Rev. Oscar Carrasco, director of connectional ministries for the Northern Illinois Conference of the United Methodist Church, said exploring practices such as venerating the Virgin Mary can further the ecumenical dialogue between Roman Catholics and Methodists.
“What has been important is that this symbol of the Virgin of Guadalupe came with the people,” he said. “It’s so etched in their hearts because of the struggles the people have gone through. They have suffered many things–hunger, poverty, health, lack of jobs. Every time they try to seek the divine, this symbol has been present.
“God through the Virgin said to the poor native population, `I am with you in your suffering and I am with you in your pain,’” Carrasco said. “That cultural value still has significance today.”
The Virgin of Guadalupe is said to have appeared in 1531 to an Indian named Juan Diego, asking him to build a chapel in her honor. When the Spanish bishop asked him for proof, the Virgin instructed Diego to fill his robe with roses–which were out of season–and pour out the flowers before the bishop. The bishop fell to his knees when he saw the Virgin’s image imprinted on Diego’s cloak, which today is enshrined in the Basilica of Our Lady of Guadalupe in Mexico City.
Although skeptics say the story was a Spanish ploy to persuade more indigenous people to convert to Christianity, Nancy Villafranca, director of education for the Mexican Fine Arts Center Museum in Pilsen, said the Virgin has evolved into a symbol of empowerment.
“She was really there for them, understanding their struggle during the tough decades when cultures so different were living in the same space,” Villafranca said. “Most Mexicanos really do believe in her.”
That is precisely why Landaverde welcomed the Virgin into his church. An activist for migrant workers and a former Roman Catholic seminarian, Landaverde joined a Humboldt Park Methodist church in 1998.

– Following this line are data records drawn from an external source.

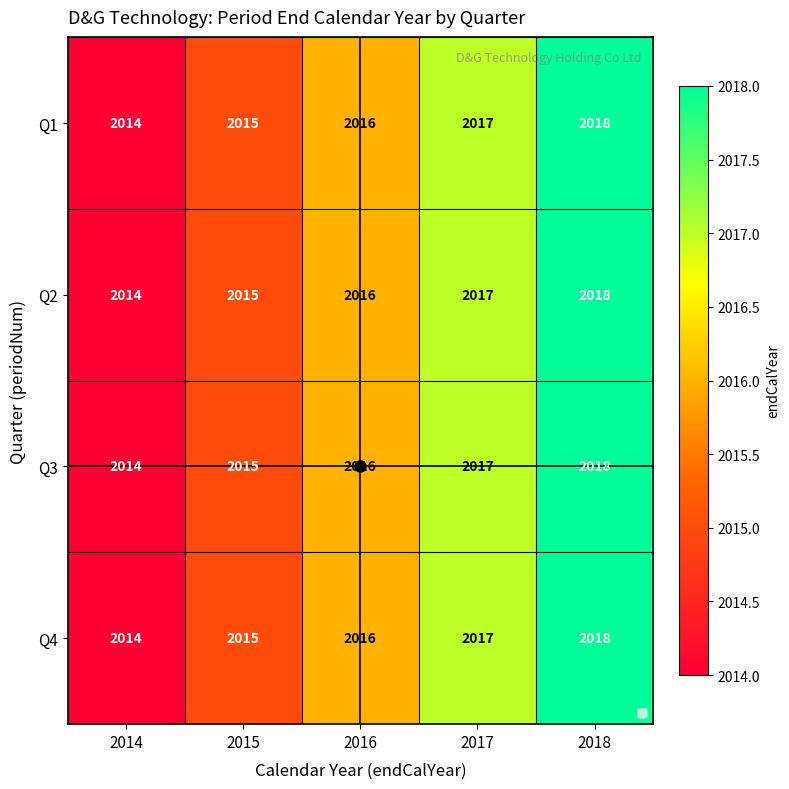

What is the highest value of the Q4 series?

2018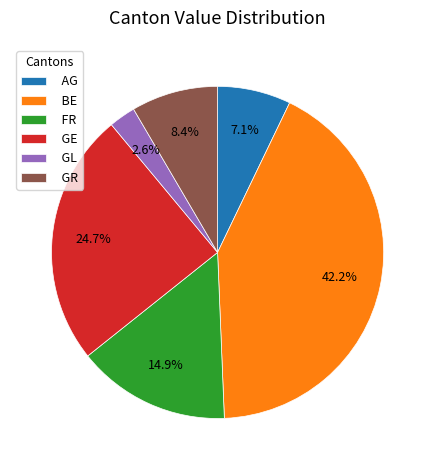

What is the ratio of the value at GR to the value at FR?

0.6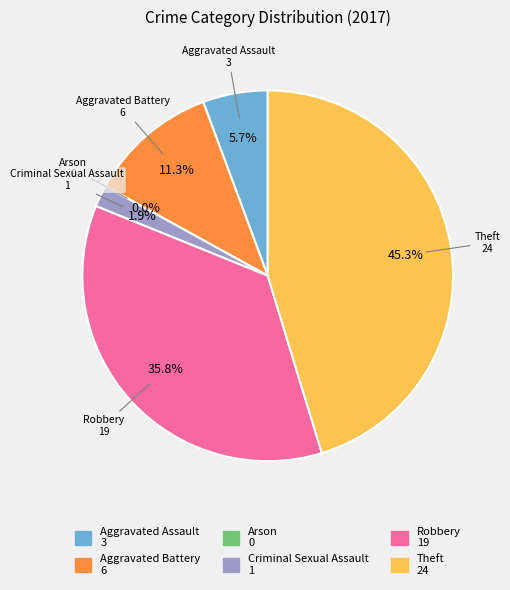

Is the sum of Aggravated Battery and Robbery greater than half?

No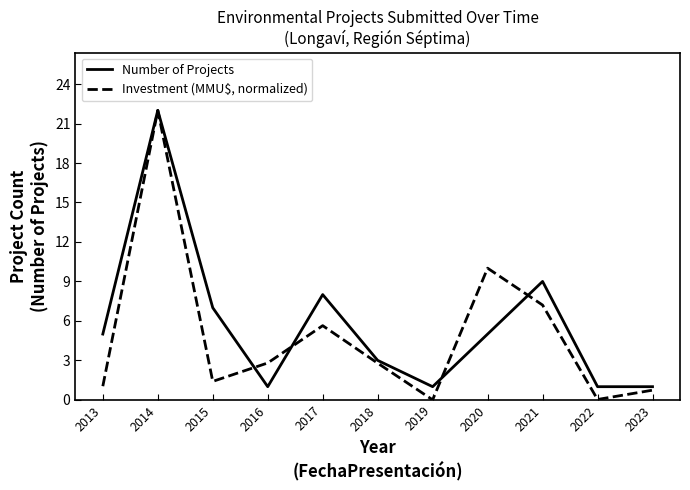

True or false: Investment (MMU$, normalized) has more than 0 points higher than both neighbors.

True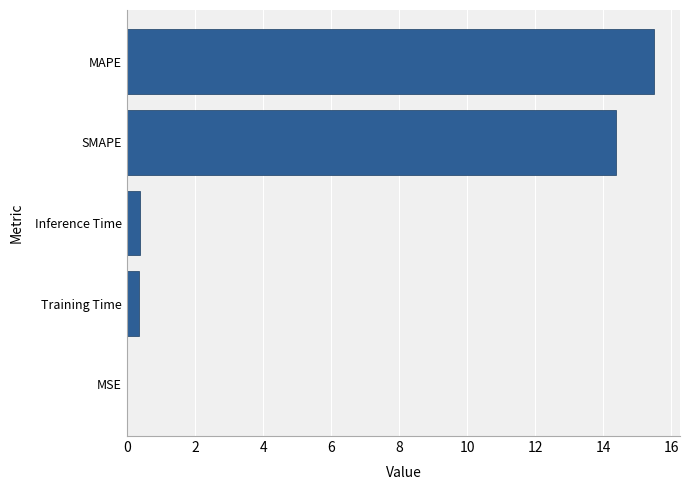

What is the approximate value at SMAPE?

14.4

In 2000, he organized the Latino Union, an advocacy group for Chicago day laborers, and in 2003 he enrolled in Garrett-Evangelical to become a Methodist pastor. There, he continued his advocacy work. Except now in addition to fighting for day laborers in City Hall, he and other members went to the corners where laborers gathered for work to offer prayers.
Many of the Roman Catholic workers and families that he helped have joined Amor de Dios. By August, membership had grown from 15 to 80.
The parish council discerned that something was missing–the Virgin of Guadalupe.
“Since I was little, it’s always been right to have the Virgin Mary in the church,” said Olivia Serrato, 40, one of the original parishioners who decided to stay after the Virgin was introduced. “It’s now a great honor to bring the Virgin Mary to my Methodist church. Before I didn’t feel complete.”